[Records from a collection]
● ● ●
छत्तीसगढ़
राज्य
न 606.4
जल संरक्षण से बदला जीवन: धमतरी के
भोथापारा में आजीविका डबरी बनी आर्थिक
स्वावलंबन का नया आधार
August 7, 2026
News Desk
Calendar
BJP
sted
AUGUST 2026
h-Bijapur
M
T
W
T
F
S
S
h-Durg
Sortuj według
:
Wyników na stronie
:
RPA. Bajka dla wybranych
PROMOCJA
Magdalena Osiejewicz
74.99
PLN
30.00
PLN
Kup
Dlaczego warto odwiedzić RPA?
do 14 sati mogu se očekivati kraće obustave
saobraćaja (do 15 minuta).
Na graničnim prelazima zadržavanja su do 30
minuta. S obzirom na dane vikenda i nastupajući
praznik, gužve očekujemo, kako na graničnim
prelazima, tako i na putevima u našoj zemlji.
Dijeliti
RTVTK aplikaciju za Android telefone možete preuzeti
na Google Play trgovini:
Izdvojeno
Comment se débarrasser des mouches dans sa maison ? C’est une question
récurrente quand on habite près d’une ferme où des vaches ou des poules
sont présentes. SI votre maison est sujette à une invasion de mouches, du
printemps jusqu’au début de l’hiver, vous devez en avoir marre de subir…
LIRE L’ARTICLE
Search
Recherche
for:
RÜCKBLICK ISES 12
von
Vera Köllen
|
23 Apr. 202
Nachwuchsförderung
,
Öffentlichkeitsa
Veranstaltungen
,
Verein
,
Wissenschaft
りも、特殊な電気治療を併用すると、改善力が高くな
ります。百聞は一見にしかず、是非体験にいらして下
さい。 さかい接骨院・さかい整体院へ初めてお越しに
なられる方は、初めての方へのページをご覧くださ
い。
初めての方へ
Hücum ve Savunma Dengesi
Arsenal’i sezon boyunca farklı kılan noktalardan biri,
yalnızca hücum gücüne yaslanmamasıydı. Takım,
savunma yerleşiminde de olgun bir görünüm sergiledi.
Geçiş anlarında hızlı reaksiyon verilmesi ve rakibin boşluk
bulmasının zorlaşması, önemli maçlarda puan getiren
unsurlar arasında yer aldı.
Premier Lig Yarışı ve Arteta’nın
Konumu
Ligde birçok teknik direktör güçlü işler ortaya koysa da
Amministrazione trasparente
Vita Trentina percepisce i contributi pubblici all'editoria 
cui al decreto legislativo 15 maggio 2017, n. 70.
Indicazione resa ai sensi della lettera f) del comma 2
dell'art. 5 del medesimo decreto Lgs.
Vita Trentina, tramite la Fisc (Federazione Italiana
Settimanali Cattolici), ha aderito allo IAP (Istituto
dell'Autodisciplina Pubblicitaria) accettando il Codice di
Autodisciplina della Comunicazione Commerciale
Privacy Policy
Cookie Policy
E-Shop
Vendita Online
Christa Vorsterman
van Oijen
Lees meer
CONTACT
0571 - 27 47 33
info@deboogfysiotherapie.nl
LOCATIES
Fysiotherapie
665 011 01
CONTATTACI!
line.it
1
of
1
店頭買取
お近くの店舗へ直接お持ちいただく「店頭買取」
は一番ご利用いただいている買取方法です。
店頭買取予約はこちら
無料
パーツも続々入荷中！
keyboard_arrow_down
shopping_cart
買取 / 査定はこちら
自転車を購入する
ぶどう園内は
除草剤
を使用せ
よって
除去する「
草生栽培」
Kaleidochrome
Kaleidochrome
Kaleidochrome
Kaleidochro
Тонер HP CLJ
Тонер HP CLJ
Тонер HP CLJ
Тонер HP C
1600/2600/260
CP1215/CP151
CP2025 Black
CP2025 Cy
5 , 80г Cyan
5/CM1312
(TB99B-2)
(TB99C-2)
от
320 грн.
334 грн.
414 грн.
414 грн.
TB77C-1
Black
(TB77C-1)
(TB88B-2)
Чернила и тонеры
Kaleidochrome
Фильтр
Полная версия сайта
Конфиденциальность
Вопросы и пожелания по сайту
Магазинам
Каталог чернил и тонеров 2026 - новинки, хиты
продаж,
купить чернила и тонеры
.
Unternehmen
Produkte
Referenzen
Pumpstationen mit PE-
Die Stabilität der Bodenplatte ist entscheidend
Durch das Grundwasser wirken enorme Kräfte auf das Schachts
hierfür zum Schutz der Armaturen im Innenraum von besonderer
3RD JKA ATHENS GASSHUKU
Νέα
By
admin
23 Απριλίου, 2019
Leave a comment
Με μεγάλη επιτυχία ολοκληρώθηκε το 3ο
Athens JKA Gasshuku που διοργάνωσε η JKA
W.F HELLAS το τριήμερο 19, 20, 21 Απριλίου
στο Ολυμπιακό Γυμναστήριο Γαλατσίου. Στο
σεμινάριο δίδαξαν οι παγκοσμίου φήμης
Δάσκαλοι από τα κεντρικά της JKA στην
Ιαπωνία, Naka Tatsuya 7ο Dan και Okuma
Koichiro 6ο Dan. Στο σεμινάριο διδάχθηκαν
● ● ●
_WHAT YOU HAVE TO DO_: Reproduce every row above verbatim, keeping each line unchanged and in its original order.

_WRITTEN RESPONSE_:
छत्तीसगढ़
राज्य
न 606.4
जल संरक्षण से बदला जीवन: धमतरी के
भोथापारा में आजीविका डबरी बनी आर्थिक
स्वावलंबन का नया आधार
August 7, 2026
News Desk
Calendar
BJP
sted
AUGUST 2026
h-Bijapur
M
T
W
T
F
S
S
h-Durg
Sortuj według
:
Wyników na stronie
:
RPA. Bajka dla wybranych
PROMOCJA
Magdalena Osiejewicz
74.99
PLN
30.00
PLN
Kup
Dlaczego warto odwiedzić RPA?
do 14 sati mogu se očekivati kraće obustave
saobraćaja (do 15 minuta).
Na graničnim prelazima zadržavanja su do 30
minuta. S obzirom na dane vikenda i nastupajući
praznik, gužve očekujemo, kako na graničnim
prelazima, tako i na putevima u našoj zemlji.
Dijeliti
RTVTK aplikaciju za Android telefone možete preuzeti
na Google Play trgovini:
Izdvojeno
Comment se débarrasser des mouches dans sa maison ? C’est une question
récurrente quand on habite près d’une ferme où des vaches ou des poules
sont présentes. SI votre maison est sujette à une invasion de mouches, du
printemps jusqu’au début de l’hiver, vous devez en avoir marre de subir…
LIRE L’ARTICLE
Search
Recherche
for:
RÜCKBLICK ISES 12
von
Vera Köllen
|
23 Apr. 202
Nachwuchsförderung
,
Öffentlichkeitsa
Veranstaltungen
,
Verein
,
Wissenschaft
りも、特殊な電気治療を併用すると、改善力が高くな
ります。百聞は一見にしかず、是非体験にいらして下
さい。 さかい接骨院・さかい整体院へ初めてお越しに
なられる方は、初めての方へのページをご覧くださ
い。
初めての方へ
Hücum ve Savunma Dengesi
Arsenal’i sezon boyunca farklı kılan noktalardan biri,
yalnızca hücum gücüne yaslanmamasıydı. Takım,
savunma yerleşiminde de olgun bir görünüm sergiledi.
Geçiş anlarında hızlı reaksiyon verilmesi ve rakibin boşluk
bulmasının zorlaşması, önemli maçlarda puan getiren
unsurlar arasında yer aldı.
Premier Lig Yarışı ve Arteta’nın
Konumu
Ligde birçok teknik direktör güçlü işler ortaya koysa da
Amministrazione trasparente
Vita Trentina percepisce i contributi pubblici all'editoria 
cui al decreto legislativo 15 maggio 2017, n. 70.
Indicazione resa ai sensi della lettera f) del comma 2
dell'art. 5 del medesimo decreto Lgs.
Vita Trentina, tramite la Fisc (Federazione Italiana
Settimanali Cattolici), ha aderito allo IAP (Istituto
dell'Autodisciplina Pubblicitaria) accettando il Codice di
Autodisciplina della Comunicazione Commerciale
Privacy Policy
Cookie Policy
E-Shop
Vendita Online
Christa Vorsterman
van Oijen
Lees meer
CONTACT
0571 - 27 47 33
info@deboogfysiotherapie.nl
LOCATIES
Fysiotherapie
665 011 01
CONTATTACI!
line.it
1
of
1
店頭買取
お近くの店舗へ直接お持ちいただく「店頭買取」
は一番ご利用いただいている買取方法です。
店頭買取予約はこちら
無料
パーツも続々入荷中！
keyboard_arrow_down
shopping_cart
買取 / 査定はこちら
自転車を購入する
ぶどう園内は
除草剤
を使用せ
よって
除去する「
草生栽培」
Kaleidochrome
Kaleidochrome
Kaleidochrome
Kaleidochro
Тонер HP CLJ
Тонер HP CLJ
Тонер HP CLJ
Тонер HP C
1600/2600/260
CP1215/CP151
CP2025 Black
CP2025 Cy
5 , 80г Cyan
5/CM1312
(TB99B-2)
(TB99C-2)
от
320 грн.
334 грн.
414 грн.
414 грн.
TB77C-1
Black
(TB77C-1)
(TB88B-2)
Чернила и тонеры
Kaleidochrome
Фильтр
Полная версия сайта
Конфиденциальность
Вопросы и пожелания по сайту
Магазинам
Каталог чернил и тонеров 2026 - новинки, хиты
продаж,
купить чернила и тонеры
.
Unternehmen
Produkte
Referenzen
Pumpstationen mit PE-
Die Stabilität der Bodenplatte ist entscheidend
Durch das Grundwasser wirken enorme Kräfte auf das Schachts
hierfür zum Schutz der Armaturen im Innenraum von besonderer
3RD JKA ATHENS GASSHUKU
Νέα
By
admin
23 Απριλίου, 2019
Leave a comment
Με μεγάλη επιτυχία ολοκληρώθηκε το 3ο
Athens JKA Gasshuku που διοργάνωσε η JKA
W.F HELLAS το τριήμερο 19, 20, 21 Απριλίου
στο Ολυμπιακό Γυμναστήριο Γαλατσίου. Στο
σεμινάριο δίδαξαν οι παγκοσμίου φήμης
Δάσκαλοι από τα κεντρικά της JKA στην
Ιαπωνία, Naka Tatsuya 7ο Dan και Okuma
Koichiro 6ο Dan. Στο σεμινάριο διδάχθηκαν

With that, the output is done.